* What the task asks
Below are some records. Return exactly the lines from the one with "A single API" to the one with "### REST vs WS", and nothing else.

* Stored data entries
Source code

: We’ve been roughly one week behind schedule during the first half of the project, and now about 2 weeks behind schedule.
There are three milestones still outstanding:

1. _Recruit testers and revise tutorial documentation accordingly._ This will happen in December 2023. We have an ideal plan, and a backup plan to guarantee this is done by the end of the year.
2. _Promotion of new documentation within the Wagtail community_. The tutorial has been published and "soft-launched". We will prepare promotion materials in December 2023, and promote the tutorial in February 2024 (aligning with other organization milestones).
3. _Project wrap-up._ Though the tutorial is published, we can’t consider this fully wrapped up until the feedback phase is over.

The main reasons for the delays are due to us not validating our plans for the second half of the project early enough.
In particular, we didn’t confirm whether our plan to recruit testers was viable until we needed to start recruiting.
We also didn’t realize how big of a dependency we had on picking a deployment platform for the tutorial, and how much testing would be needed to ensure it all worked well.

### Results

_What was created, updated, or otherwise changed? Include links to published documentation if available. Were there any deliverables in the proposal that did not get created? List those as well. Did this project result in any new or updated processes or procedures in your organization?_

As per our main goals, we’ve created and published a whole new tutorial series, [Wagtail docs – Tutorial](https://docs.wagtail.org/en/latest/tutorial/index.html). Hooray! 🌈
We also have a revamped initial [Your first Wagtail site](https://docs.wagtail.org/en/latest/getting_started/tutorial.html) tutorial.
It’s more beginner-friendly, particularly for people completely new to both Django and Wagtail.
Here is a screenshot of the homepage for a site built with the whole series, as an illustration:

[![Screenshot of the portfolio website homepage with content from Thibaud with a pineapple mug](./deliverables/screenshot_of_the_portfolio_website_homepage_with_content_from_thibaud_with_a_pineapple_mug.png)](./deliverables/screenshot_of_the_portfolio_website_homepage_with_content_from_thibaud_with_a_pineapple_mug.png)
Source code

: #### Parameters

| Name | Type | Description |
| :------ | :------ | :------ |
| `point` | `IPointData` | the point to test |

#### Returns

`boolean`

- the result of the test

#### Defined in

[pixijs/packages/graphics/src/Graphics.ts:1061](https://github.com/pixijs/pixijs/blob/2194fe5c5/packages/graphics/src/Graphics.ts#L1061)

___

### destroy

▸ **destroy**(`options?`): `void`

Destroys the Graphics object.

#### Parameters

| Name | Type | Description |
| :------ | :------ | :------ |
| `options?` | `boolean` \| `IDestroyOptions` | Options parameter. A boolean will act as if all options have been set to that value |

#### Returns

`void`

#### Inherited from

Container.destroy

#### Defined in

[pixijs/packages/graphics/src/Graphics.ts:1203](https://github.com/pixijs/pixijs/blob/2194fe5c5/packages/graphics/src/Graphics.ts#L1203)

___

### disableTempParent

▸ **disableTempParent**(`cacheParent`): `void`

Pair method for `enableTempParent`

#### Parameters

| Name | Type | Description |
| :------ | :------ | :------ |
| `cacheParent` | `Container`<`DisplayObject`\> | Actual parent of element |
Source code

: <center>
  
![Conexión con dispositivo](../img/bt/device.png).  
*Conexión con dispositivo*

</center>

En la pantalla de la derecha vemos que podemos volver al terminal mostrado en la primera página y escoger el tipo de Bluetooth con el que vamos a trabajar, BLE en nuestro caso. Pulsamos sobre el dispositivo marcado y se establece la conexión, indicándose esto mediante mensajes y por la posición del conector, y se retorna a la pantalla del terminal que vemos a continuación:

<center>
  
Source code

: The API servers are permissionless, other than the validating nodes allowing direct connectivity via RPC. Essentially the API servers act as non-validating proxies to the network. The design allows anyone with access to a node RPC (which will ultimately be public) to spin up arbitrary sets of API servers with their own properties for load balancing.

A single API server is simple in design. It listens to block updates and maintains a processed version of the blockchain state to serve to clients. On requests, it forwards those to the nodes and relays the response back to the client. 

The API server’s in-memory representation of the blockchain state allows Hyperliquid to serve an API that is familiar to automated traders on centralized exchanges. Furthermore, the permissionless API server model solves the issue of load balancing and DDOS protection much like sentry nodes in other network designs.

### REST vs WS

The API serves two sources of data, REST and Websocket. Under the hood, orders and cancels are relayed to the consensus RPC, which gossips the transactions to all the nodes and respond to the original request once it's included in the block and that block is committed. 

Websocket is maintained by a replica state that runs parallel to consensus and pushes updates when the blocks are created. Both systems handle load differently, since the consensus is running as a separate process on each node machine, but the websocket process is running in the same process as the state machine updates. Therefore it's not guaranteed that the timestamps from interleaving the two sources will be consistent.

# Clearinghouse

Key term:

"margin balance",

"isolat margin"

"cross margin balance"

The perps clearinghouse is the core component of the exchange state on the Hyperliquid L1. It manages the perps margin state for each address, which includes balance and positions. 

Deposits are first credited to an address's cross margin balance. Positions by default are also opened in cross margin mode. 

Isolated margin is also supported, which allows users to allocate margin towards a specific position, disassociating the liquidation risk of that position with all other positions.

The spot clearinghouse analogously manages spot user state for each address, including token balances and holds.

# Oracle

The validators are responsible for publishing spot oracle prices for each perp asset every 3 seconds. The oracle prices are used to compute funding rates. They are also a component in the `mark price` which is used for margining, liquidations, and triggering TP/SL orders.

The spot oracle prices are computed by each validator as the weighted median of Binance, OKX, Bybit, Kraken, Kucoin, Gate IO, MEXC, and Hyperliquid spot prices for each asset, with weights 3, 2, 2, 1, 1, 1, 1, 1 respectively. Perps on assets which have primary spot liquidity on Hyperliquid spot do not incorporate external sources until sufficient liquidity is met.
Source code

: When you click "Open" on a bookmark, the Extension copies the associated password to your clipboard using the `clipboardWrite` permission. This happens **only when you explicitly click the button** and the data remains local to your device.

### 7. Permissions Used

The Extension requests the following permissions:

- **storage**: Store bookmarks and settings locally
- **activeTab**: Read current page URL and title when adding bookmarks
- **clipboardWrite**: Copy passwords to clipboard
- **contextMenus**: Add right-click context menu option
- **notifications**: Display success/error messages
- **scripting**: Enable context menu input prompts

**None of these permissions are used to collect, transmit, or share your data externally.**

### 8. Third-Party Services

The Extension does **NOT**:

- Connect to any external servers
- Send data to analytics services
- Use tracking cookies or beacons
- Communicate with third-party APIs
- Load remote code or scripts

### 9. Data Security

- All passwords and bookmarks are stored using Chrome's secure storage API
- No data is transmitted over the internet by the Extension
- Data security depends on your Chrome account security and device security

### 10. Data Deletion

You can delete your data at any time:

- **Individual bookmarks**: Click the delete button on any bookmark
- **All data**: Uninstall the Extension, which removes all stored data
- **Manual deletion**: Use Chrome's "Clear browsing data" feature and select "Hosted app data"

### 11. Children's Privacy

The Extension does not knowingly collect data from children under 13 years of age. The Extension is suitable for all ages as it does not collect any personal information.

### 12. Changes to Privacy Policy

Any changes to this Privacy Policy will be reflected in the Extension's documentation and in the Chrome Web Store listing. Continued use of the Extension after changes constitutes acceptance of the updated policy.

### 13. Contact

* Your solution
A single API server is simple in design. It listens to block updates and maintains a processed version of the blockchain state to serve to clients. On requests, it forwards those to the nodes and relays the response back to the client. 

The API server’s in-memory representation of the blockchain state allows Hyperliquid to serve an API that is familiar to automated traders on centralized exchanges. Furthermore, the permissionless API server model solves the issue of load balancing and DDOS protection much like sentry nodes in other network designs.

### REST vs WS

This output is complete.